Les faits d’abord…

Un homme et une femme se tienne debout devant le drapeau turc, dans le quartier du journal Cumhuriyet, à Istanbul, le 31 octobre 2016.
Un homme et une femme se tienne debout devant le drapeau turc, dans le quartier du journal Cumhuriyet, à Istanbul, le 31 octobre 2016. © AFP / SEDAT SUNA/EPA

 

Lundi, le rédacteur en chef du grand quotidien turc Cumhuriyet était arrêté en même temps qu’une dizaine de ses collaborateurs dans le cadre d’une enquête pour « activités terroristes ». C’est aussi grotesque, terrifiant, inadmissible que si les directeurs du Monde ou du Figaro étaient arrêtés sous l’accusation de liens avec Daesh, mais ce n’est pas tout.

 

Deux jours plus tôt, les autorités turques annonçaient, par décrets, la fermeture de 15 media de plus, le limogeage de plus de dix mille nouveaux fonctionnaires, la remise en question du statut des recteurs d’Universités qui ne seront plus élus mais nommés par le pouvoir et la fin de la confidentialité des entretiens entre les accusés et leurs avocats.

 

Le même jour, le président Erdogan promettait à une foule de ses partisans en liesse le rétablissement de la peine de mort, qui est effectivement en marche, et tout cela vient s’ajouter aux 35 000 arrestations, aux plusieurs dizaines de milliers de limogeages et aux 170 fermetures d’organes de presse auxquels les autorités avaient déjà procédé depuis la tentative de coup d’Etat du 15 juillet dernier. 
 

La Turquie n’a plus rien de la démocratie qu’elle fut.
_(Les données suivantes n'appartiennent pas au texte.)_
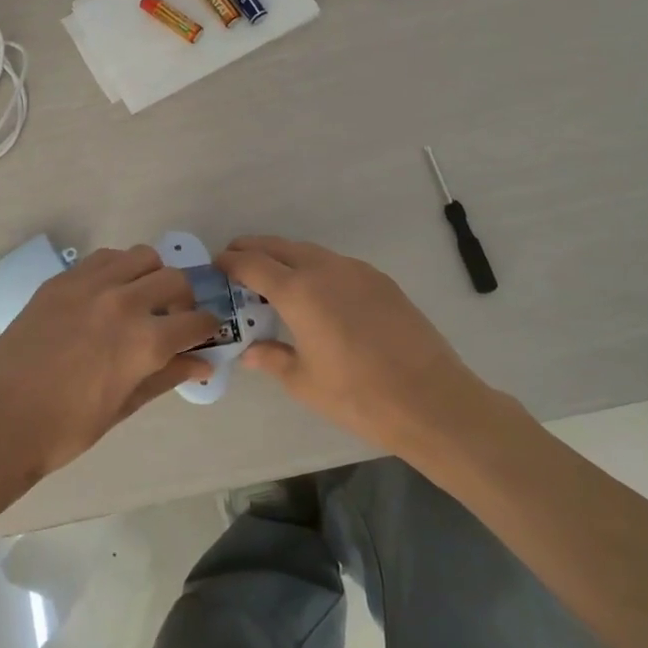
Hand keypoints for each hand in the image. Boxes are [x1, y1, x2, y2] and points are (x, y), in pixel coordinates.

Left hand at [0, 246, 220, 484]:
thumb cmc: (65, 428)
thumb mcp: (123, 407)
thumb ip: (165, 377)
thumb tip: (202, 364)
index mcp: (144, 342)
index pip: (196, 321)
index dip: (207, 328)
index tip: (205, 334)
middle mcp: (123, 303)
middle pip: (174, 280)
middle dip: (184, 299)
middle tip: (173, 320)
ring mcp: (90, 285)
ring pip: (141, 257)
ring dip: (152, 275)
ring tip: (141, 300)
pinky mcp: (62, 280)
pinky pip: (104, 259)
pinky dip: (118, 269)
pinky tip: (108, 294)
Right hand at [217, 236, 503, 459]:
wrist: (431, 400)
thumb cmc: (358, 396)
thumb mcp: (304, 382)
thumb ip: (272, 358)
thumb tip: (250, 351)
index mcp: (299, 292)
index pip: (253, 264)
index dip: (230, 262)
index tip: (216, 266)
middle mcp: (325, 270)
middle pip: (280, 247)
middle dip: (253, 249)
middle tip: (235, 261)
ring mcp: (357, 271)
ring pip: (310, 252)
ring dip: (285, 257)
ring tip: (273, 277)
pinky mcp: (381, 281)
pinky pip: (336, 264)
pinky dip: (315, 267)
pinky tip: (316, 293)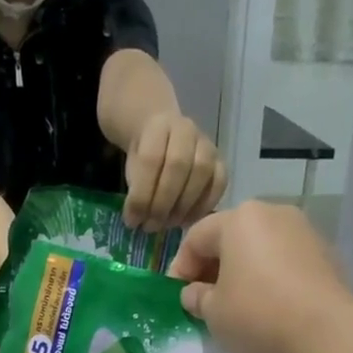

La Turquie devient une pure et simple dictature, celle de son président, Recep Erdogan, qui entend instaurer un pouvoir présidentiel fort et utilise le putsch avorté de cet été pour terrifier les démocrates et briser toute forme d’opposition.

 

On en est là parce que son parti, l’AKP, a commencé de reculer dans les urnes après 14 années de succès électoraux à répétition et que l’intégrité territoriale de la Turquie, surtout, pourrait être menacée par la renaissance d’un indépendantisme kurde qu’encourage l’autonomie prise par les Kurdes d’Irak et de Syrie.

 

C’est un engrenage que rien n’arrêtera avant longtemps et contre lequel ni l’Europe ni les Etats-Unis ne peuvent et ne feront grand-chose puisque les Occidentaux ont besoin de la Turquie pour combattre Daesh en Syrie et freiner les arrivées de réfugiés syriens sur les côtes européennes et qu’ils craignent, de surcroît, que ce pays membre de l’Otan ne puisse se tourner vers la Russie s’ils prenaient de vraies mesures contre son président.

 

Devant cette répression de masse, les démocraties sont très largement impuissantes mais on ne voit maintenant plus comment les négociations d’adhésion de la Turquie à l’Union européenne pourraient se poursuivre bien longtemps. Pour prétendre à rejoindre l’Union, tout pays se doit de respecter les libertés fondamentales et de renoncer à la peine de mort.

 

Ce n’est plus du tout le cas de la Turquie. Ca l’est si peu que le président du Parlement européen, Martin Schulz, vient de déclarer qu’une nouvelle « ligne rouge » avait été franchie par Ankara avec l’arrestation des journalistes de Cumhuriyet. Le Premier ministre turc lui a aussitôt répondu qu’il « s’en fichait ». Libre à lui, mais libre à l’Union d’en tirer les conséquences et le plus tôt sera le mieux.